= Problem description =
The reply should contain every entry below exactly as written, with no images.

▬▬▬

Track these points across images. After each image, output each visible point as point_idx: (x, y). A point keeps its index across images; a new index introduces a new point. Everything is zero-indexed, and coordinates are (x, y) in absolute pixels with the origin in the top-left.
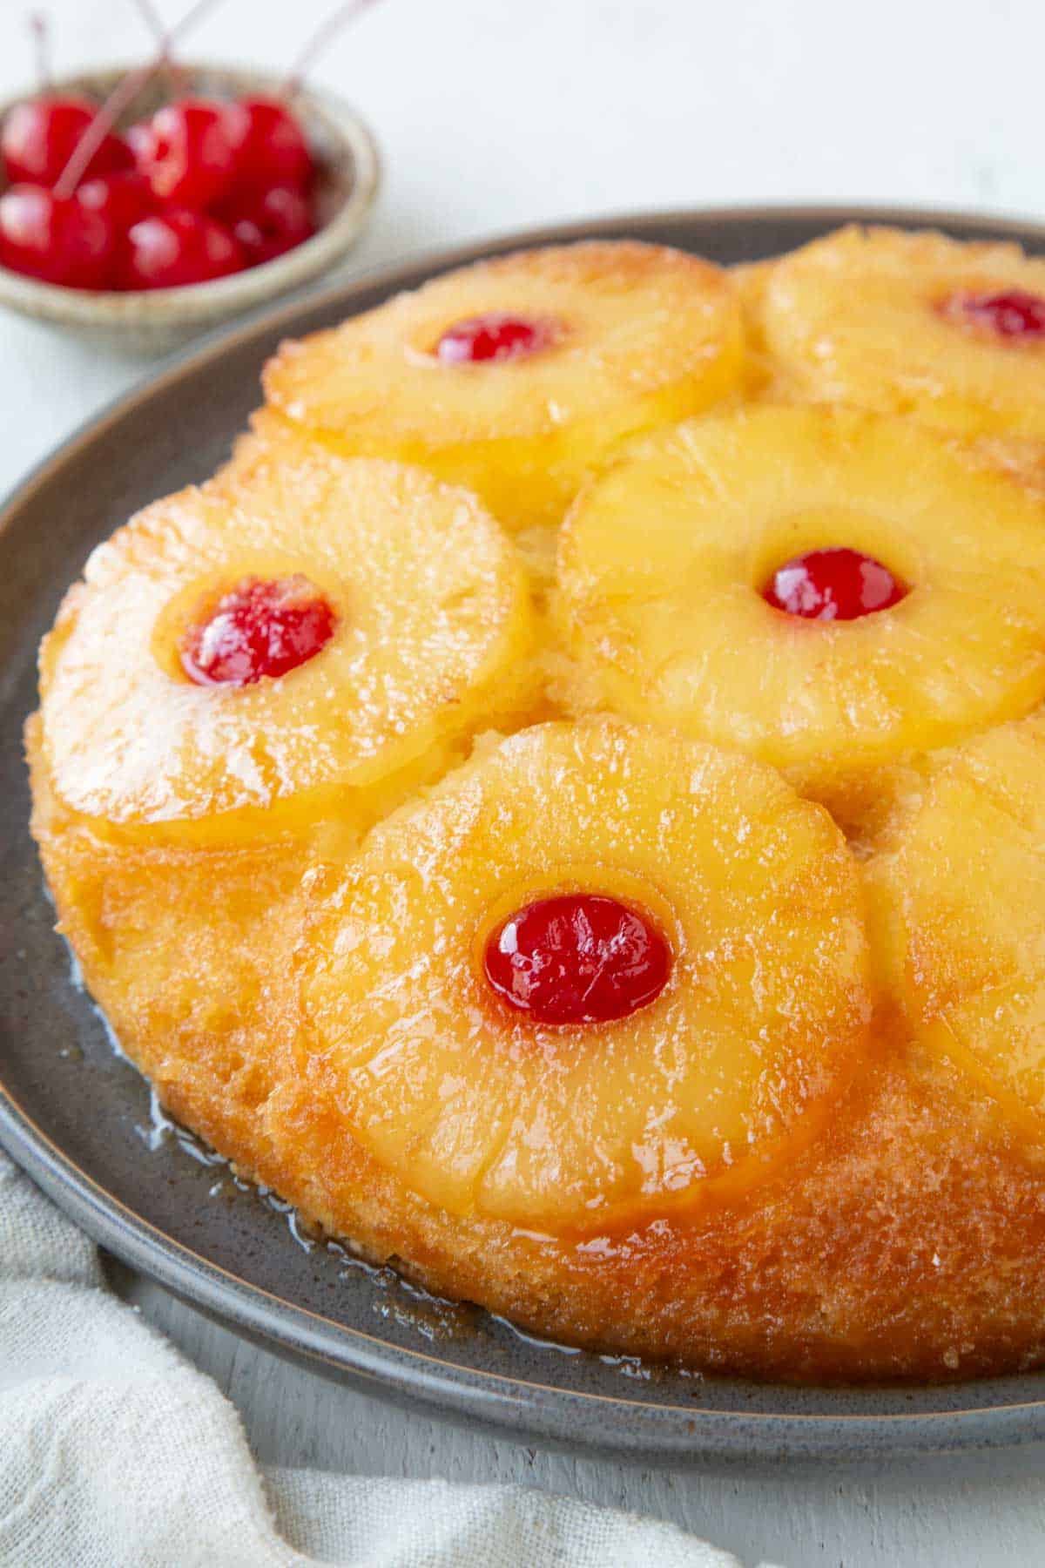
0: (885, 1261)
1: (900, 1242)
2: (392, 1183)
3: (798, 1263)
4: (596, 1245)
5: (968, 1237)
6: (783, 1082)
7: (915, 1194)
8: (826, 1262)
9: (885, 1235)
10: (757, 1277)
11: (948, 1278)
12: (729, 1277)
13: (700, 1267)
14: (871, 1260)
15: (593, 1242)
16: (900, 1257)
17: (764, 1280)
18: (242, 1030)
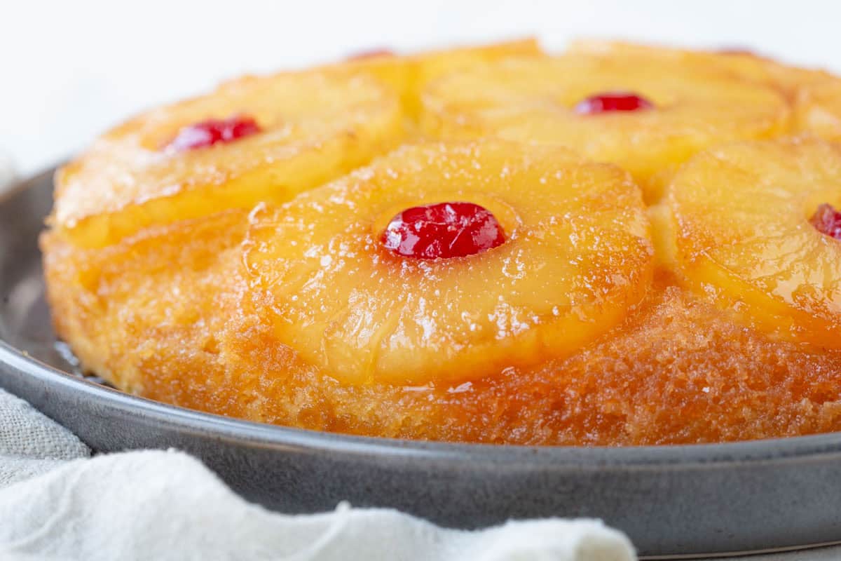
0: (670, 388)
1: (680, 375)
2: (313, 370)
3: (608, 388)
4: (462, 388)
5: (728, 374)
6: (594, 277)
7: (690, 347)
8: (628, 389)
9: (669, 371)
10: (579, 403)
11: (716, 400)
12: (559, 405)
13: (538, 396)
14: (661, 386)
15: (459, 387)
16: (681, 384)
17: (584, 404)
18: (203, 319)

▬▬▬

= Task result =
Track these points across images. After each image, output each visible point as point_idx: (x, y). A point keeps its index across images; a new index introduces a new point. Everything is zero-indexed, and coordinates are (x, y) in absolute pixels with the origin in the top-left.
0: (885, 1261)
1: (900, 1242)
2: (392, 1183)
3: (798, 1263)
4: (596, 1245)
5: (968, 1237)
6: (783, 1082)
7: (915, 1194)
8: (826, 1262)
9: (885, 1235)
10: (757, 1277)
11: (948, 1278)
12: (729, 1277)
13: (700, 1267)
14: (871, 1260)
15: (593, 1242)
16: (900, 1257)
17: (764, 1280)
18: (242, 1030)
0: (670, 388)
1: (680, 375)
2: (313, 370)
3: (608, 388)
4: (462, 388)
5: (728, 374)
6: (594, 277)
7: (690, 347)
8: (628, 389)
9: (669, 371)
10: (579, 403)
11: (716, 400)
12: (559, 405)
13: (538, 396)
14: (661, 386)
15: (459, 387)
16: (681, 384)
17: (584, 404)
18: (203, 319)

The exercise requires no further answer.